BEGIN Source excerpt
Sample selection & treatment

Although test oils can provide information on compositional changes within a reservoir, high frequency sampling of rock is the usual mode of investigation. The best rock samples are from core (chips or plugs), although swc is also useful, because of well-constrained depth. Cuttings can also be used, although depth control may be severely restricted. If studies of gas intervals are required, molecular and C isotopic distributions can be determined from test, mud or headspace gas samples.

Contamination can be a major factor, depending upon the composition of drilling muds and coring lubricants used. Organic contaminants cannot be removed by extraction (thermal or solvent) without adversely affecting migrated hydrocarbons. Where core plugs have been taken for poroperm or other analyses, the immediately adjacent core may be infiltrated with lubricant and is best avoided for organic analysis. If core plugs are to be taken, water lubricant is desirable for organic analyses, but not for inorganic analyses of formation water (ionic composition or RSA).

For organic analyses, general guidelines for sample sizes should be followed. For residual salt analysis (RSA) 2–3 cm3 of the central part of pristine consolidated core section is required. Formation water samples for inorganic analyses should be at least 1 mL.

Because compositional variations can be subtle, all samples in a study should be analysed on the same instrument and ideally in the same batch, or within a short period, to minimise the influence of analytical variation. This is particularly important for the detailed analyses below, which rely on subtle compositional changes. Results should be compared with other data, such as PVT, dew point and owc depths.


Basic screening for the presence of hydrocarbons can involve:

  • fluorescence scanning
  • Rock-Eval pyrolysis (traditional or reservoir mode)
  • solvent extraction (or centrifugation) & Iatroscan analysis

These analyses provide indications of the presence of migrated hydrocarbons. Correlation of results with wireline logs is recommended, and indications of segregation and other contacts can be confirmed by the more detailed analyses listed below.
END Source excerpt
## Work to complete
1/ Answer these questions from the passage on reservoir sample selection and treatment, each on its own line:
(a) Which rock samples are described as the best?
(b) What lubricant is desirable for organic analyses when core plugs are to be taken?
(c) What is the minimum size of a formation water sample for inorganic analyses?
2/ Summarize the passage on reservoir sample selection and treatment in two sentences.
3/ Extend the passage on reservoir sample selection and treatment, starting after its final sentence.
The data after this note are not needed.
BEGIN Data segment
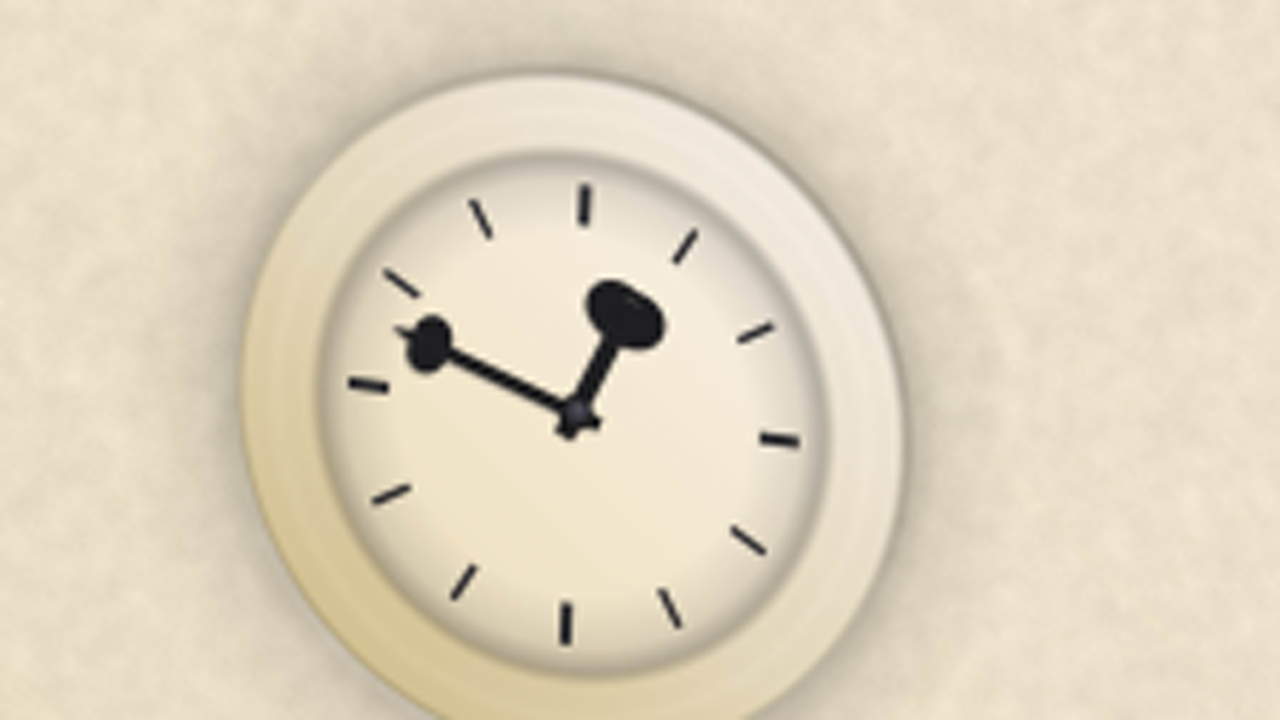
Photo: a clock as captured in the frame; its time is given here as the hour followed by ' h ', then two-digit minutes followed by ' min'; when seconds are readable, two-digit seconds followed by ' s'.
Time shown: 12 h 48 min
END Data segment
## Outputs in order
1/
(a) Samples from core (chips or plugs).
(b) Water lubricant.
(c) At least 1 mL.

2/ Rock samples, best taken from core, are the usual way to study compositional changes within a reservoir, and contamination from drilling muds and coring lubricants is a concern because organic contaminants cannot be removed without affecting migrated hydrocarbons. All samples in a study should be analyzed on the same instrument and ideally in the same batch, and basic screening by fluorescence scanning, Rock-Eval pyrolysis, or solvent extraction with Iatroscan analysis indicates whether migrated hydrocarbons are present.

3/
The fluorescence scanning provides means of rapid, non-destructive qualitative and quantitative logging of petroleum shows in conventionally slabbed drill cores or even cuttings. The combination of fluorescence intensity and wavelength can distinguish between broad types of hydrocarbons and estimate saturation levels, as well as identify various contacts (goc, owc and potential barriers). Similar, also necessarily less precise, evaluation of cuttings can be undertaken using a hand-held scanner, operating on the same principles.

Traditional Rock-Eval screening can identify the presence of migrated liquid hydrocarbons (oil and condensate) by way of the S1 measurement. In reservoir mode more detailed compositional information is obtained upon both the vaporisable material (equivalent to S1) and the pyrolysable material (aiding identification of tar mats), and possible pyrobitumen can also be determined.

Solvent extraction yields provide an indication of oil saturation of reservoir samples, but SARA data from Iatroscan give more information on the presence of oil from total hydrocarbon content and sat:aro ratio, and on tar mat presence from the proportion of resins.

Although not offered by APT, a technique termed Fluid Inclusion Stratigraphy (FIS) is available from FIT, which provides a relatively rapid screening of cuttings, core or outcrop for the presence of hydrocarbons. It purports to clean up the outside of cuttings so that, upon decrepitation, only the content of fluid inclusions is analysed, and the resulting broad compositional characteristics can be used to assess the relationship of the a particular depth interval to petroleum movement and accumulation.

Detailed studies

Some indication of where barriers might exist may be apparent from the above screening techniques, such as indications of tar mats from SARA analysis, but other methods provide definitive evidence:

  • residual salt analysis (RSA, from Sr stable isotopes)
  • formation water dD and d18O values
  • alkylbenzenes (oils)
  • whole-oil/extract GC
  • biomarker distributions (oils) – compartmentalisation and production allocation
  • C1–C5 distributions and d13C values (gas)
  • fluid inclusions – primarily filing history
  • relative secondary migration distance (oils)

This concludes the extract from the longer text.